**Text for analysis:**
= Beginning of Section =

None

Co-Training 2-View Semi-Supervised Regression¶

This tutorial demonstrates co-training regression on a semi-supervised regression task. The data only has targets for 20% of its samples, and although it does not have multiple views, co-training regression can still be beneficial. In order to get this benefit, the CTRegressor object is initialized with 2 different types of KNeighborsRegressors (in this case, the power parameter for the Minkowski metric is different in each view). Then, the single view of data (X) is passed in twice as if it shows two different views. The MSE of the predictions on test data from the resulting CTRegressor is compared to the MSE from using each of the individual KNeighborsRegressor objects after fitting on the labeled samples of the training data. The MSE shows that the CTRegressor does better than using either KNeighborsRegressor alone in this semi-supervised case.

[1]:

import numpy as np
import matplotlib
import matplotlib.pyplot as plt
from sklearn.neighbors import KNeighborsRegressor
from sklearn.metrics import mean_squared_error
from mpl_toolkits import mplot3d
%matplotlib inline
from mvlearn.semi_supervised import CTRegressor

Generating 3D Mexican Hat Data¶

[2]:

N_samples = 3750
N_test = 1250
labeled_portion = .2

seed = 42
np.random.seed(seed)

# Generating the 3D Mexican Hat data
X = np.random.uniform(-4*np.pi, 4*np.pi, size=(N_samples,2))
y = ((np.sin(np.linalg.norm(X, axis=1)))/np.linalg.norm(X, axis=1)).squeeze()
X_test = np.random.uniform(-4*np.pi, 4*np.pi, size=(N_test,2))
y_test = ((np.sin(np.linalg.norm(X_test, axis=1)))/np.linalg.norm(X_test, axis=1)).squeeze()

y_train = y.copy()
np.random.seed(1)

# Randomly selecting the index which are to be made nan
selector = np.random.uniform(size=(N_samples,))
selector[selector > labeled_portion] = np.nan
y_train[np.isnan(selector)] = np.nan
lab_samples = ~np.isnan(y_train)

# Indexes which are not null
not_null = [i for i in range(len(y_train)) if not np.isnan(y_train[i])]

Visualization of Data¶

Here, we plot the labeled samples that we have.

[3]:

fig = plt.figure()
ax = plt.axes(projection="3d")

z_points = y[lab_samples]
x_points = X[lab_samples, 0]
y_points = X[lab_samples, 1]
ax.scatter3D(x_points, y_points, z_points)
plt.show()

../../_images/tutorials_semi_supervised_cotraining_regression_exampleusage_6_0.png

Co-Training on 2 views vs Single view training¶

Here, we are using the KNeighborsRegressor as the estimators for regression. We are using the default value for all the parameters except the p value in order to make the estimators independent. The same p values are used for training the corresponding single view model.

[4]:

############## Single view semi-supervised learning ##############
#-----------------------------------------------------------------

knn1 = KNeighborsRegressor(p = 2)
knn2 = KNeighborsRegressor(p = 5)

# Train on only the examples with labels
knn1.fit(X[not_null], y[not_null])
pred1 = knn1.predict(X_test)

= End of Section =

**Collected material:**
= Beginning of Section =

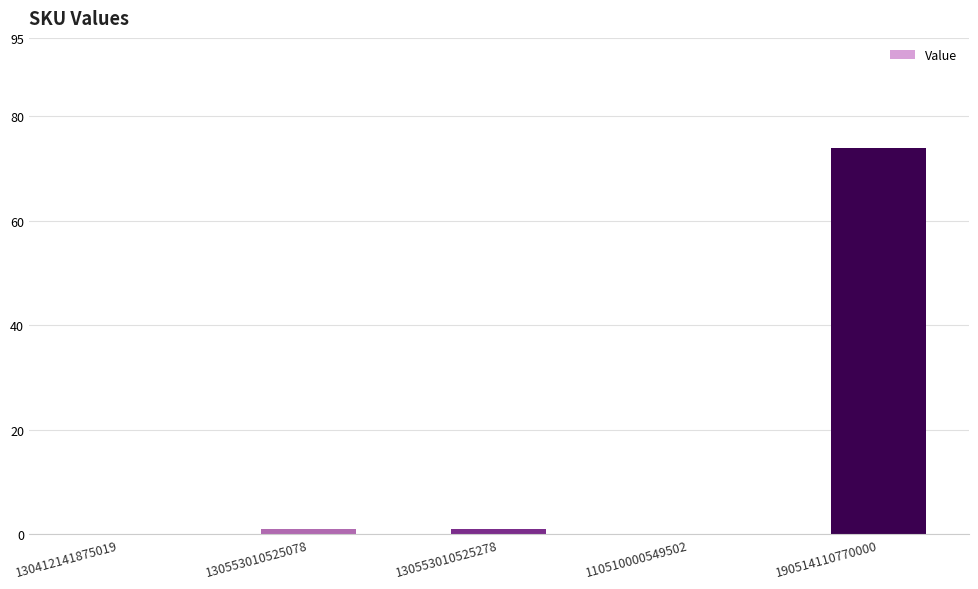

The value at 190514110770000 is 74. True or false?

True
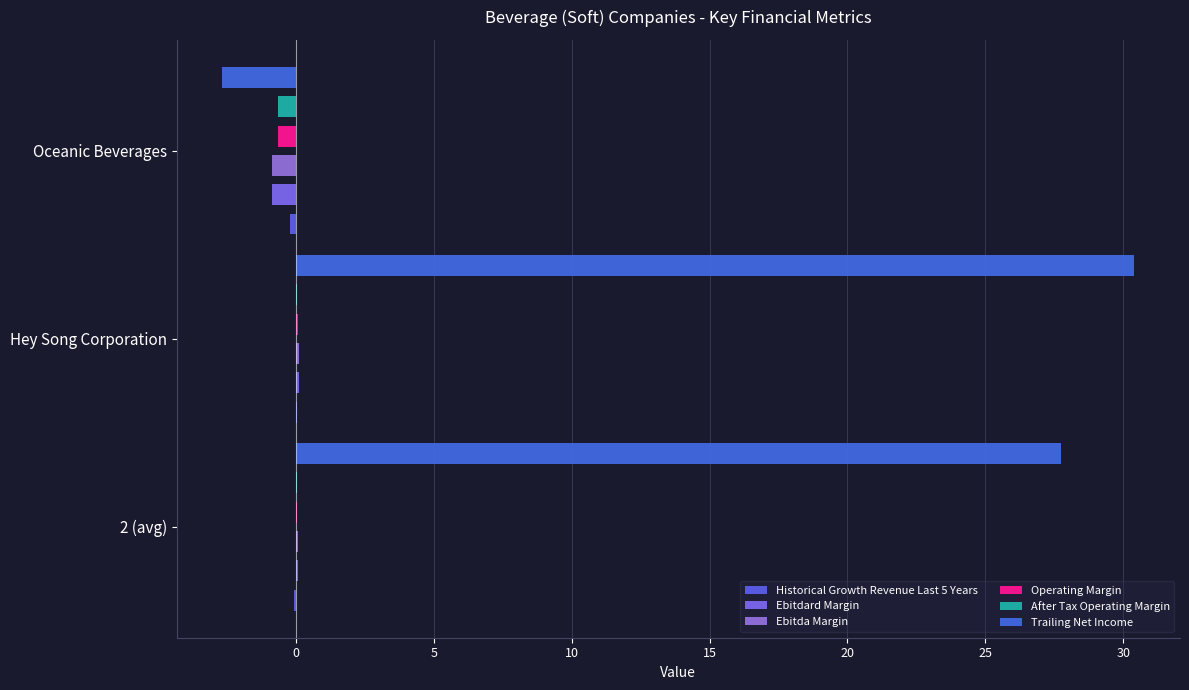

How many negative values does the Operating Margin series have?

1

= End of Section =

**Exercise goal:** Can you reproduce the co-training tutorial between "N_samples = 3750" and "np.random.uniform(-4*np.pi, 4*np.pi, size=(N_test,2))", inclusive?

**Answer section:**
N_samples = 3750
N_test = 1250
labeled_portion = .2

seed = 42
np.random.seed(seed)

# Generating the 3D Mexican Hat data
X = np.random.uniform(-4*np.pi, 4*np.pi, size=(N_samples,2))
y = ((np.sin(np.linalg.norm(X, axis=1)))/np.linalg.norm(X, axis=1)).squeeze()
X_test = np.random.uniform(-4*np.pi, 4*np.pi, size=(N_test,2))